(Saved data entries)
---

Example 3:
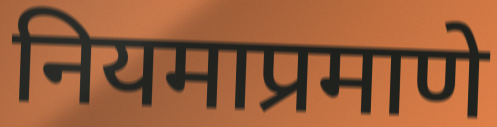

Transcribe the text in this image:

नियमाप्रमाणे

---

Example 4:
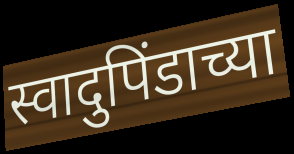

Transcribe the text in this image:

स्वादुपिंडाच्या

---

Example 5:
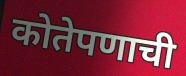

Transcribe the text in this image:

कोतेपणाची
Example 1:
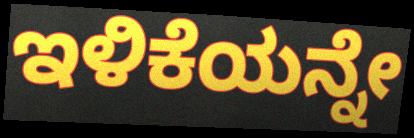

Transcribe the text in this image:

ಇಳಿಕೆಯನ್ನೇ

==

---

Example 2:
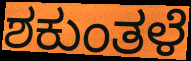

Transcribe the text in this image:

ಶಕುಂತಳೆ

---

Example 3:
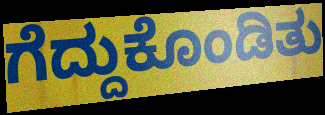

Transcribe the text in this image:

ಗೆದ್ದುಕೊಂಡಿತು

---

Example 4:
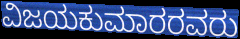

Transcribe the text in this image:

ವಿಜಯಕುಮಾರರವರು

§ **HOW TO COMPLETE THIS TASK**
Scan the entries and show every line in which the word "Example" is found.

§ **ANSWER TO THIS EXERCISE**
Example 3:
Example 4:
Example 5:
Example 1:
Example 2:
Example 3:
Example 4:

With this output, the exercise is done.